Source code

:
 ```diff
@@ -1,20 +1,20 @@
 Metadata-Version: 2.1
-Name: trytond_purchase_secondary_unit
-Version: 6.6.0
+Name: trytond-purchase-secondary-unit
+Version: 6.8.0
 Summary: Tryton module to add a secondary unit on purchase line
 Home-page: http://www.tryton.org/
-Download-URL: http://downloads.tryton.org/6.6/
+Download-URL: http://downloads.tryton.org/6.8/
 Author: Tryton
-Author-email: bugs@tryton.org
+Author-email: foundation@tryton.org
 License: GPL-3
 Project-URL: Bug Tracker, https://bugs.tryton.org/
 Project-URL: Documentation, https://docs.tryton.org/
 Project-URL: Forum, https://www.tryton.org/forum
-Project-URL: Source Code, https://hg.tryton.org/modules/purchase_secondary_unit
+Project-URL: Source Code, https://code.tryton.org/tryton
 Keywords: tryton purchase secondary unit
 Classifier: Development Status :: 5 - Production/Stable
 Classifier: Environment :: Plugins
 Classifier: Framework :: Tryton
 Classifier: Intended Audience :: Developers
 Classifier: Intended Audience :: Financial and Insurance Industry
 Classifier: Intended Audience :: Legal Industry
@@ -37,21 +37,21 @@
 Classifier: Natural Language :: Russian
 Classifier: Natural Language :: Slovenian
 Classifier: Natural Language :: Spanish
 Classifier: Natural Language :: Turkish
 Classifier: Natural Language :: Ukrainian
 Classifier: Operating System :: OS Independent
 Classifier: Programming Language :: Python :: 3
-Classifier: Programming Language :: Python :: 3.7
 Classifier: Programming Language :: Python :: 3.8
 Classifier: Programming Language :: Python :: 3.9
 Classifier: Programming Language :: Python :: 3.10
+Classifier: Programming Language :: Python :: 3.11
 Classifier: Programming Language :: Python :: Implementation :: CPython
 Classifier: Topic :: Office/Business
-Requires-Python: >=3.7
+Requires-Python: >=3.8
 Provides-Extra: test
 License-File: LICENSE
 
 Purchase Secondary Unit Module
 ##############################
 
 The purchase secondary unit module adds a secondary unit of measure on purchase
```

__________________________________________________

■ WORK INSTRUCTIONS
Write down the entire listing above verbatim.

■ RESPONSE TO THIS TASK
Source code

:
 ```diff
@@ -1,20 +1,20 @@
 Metadata-Version: 2.1
-Name: trytond_purchase_secondary_unit
-Version: 6.6.0
+Name: trytond-purchase-secondary-unit
+Version: 6.8.0
 Summary: Tryton module to add a secondary unit on purchase line
 Home-page: http://www.tryton.org/
-Download-URL: http://downloads.tryton.org/6.6/
+Download-URL: http://downloads.tryton.org/6.8/
 Author: Tryton
-Author-email: bugs@tryton.org
+Author-email: foundation@tryton.org
 License: GPL-3
 Project-URL: Bug Tracker, https://bugs.tryton.org/
 Project-URL: Documentation, https://docs.tryton.org/
 Project-URL: Forum, https://www.tryton.org/forum
-Project-URL: Source Code, https://hg.tryton.org/modules/purchase_secondary_unit
+Project-URL: Source Code, https://code.tryton.org/tryton
 Keywords: tryton purchase secondary unit
 Classifier: Development Status :: 5 - Production/Stable
 Classifier: Environment :: Plugins
 Classifier: Framework :: Tryton
 Classifier: Intended Audience :: Developers
 Classifier: Intended Audience :: Financial and Insurance Industry
 Classifier: Intended Audience :: Legal Industry
@@ -37,21 +37,21 @@
 Classifier: Natural Language :: Russian
 Classifier: Natural Language :: Slovenian
 Classifier: Natural Language :: Spanish
 Classifier: Natural Language :: Turkish
 Classifier: Natural Language :: Ukrainian
 Classifier: Operating System :: OS Independent
 Classifier: Programming Language :: Python :: 3
-Classifier: Programming Language :: Python :: 3.7
 Classifier: Programming Language :: Python :: 3.8
 Classifier: Programming Language :: Python :: 3.9
 Classifier: Programming Language :: Python :: 3.10
+Classifier: Programming Language :: Python :: 3.11
 Classifier: Programming Language :: Python :: Implementation :: CPython
 Classifier: Topic :: Office/Business
-Requires-Python: >=3.7
+Requires-Python: >=3.8
 Provides-Extra: test
 License-File: LICENSE
 
 Purchase Secondary Unit Module
 ##############################
 
 The purchase secondary unit module adds a secondary unit of measure on purchase
```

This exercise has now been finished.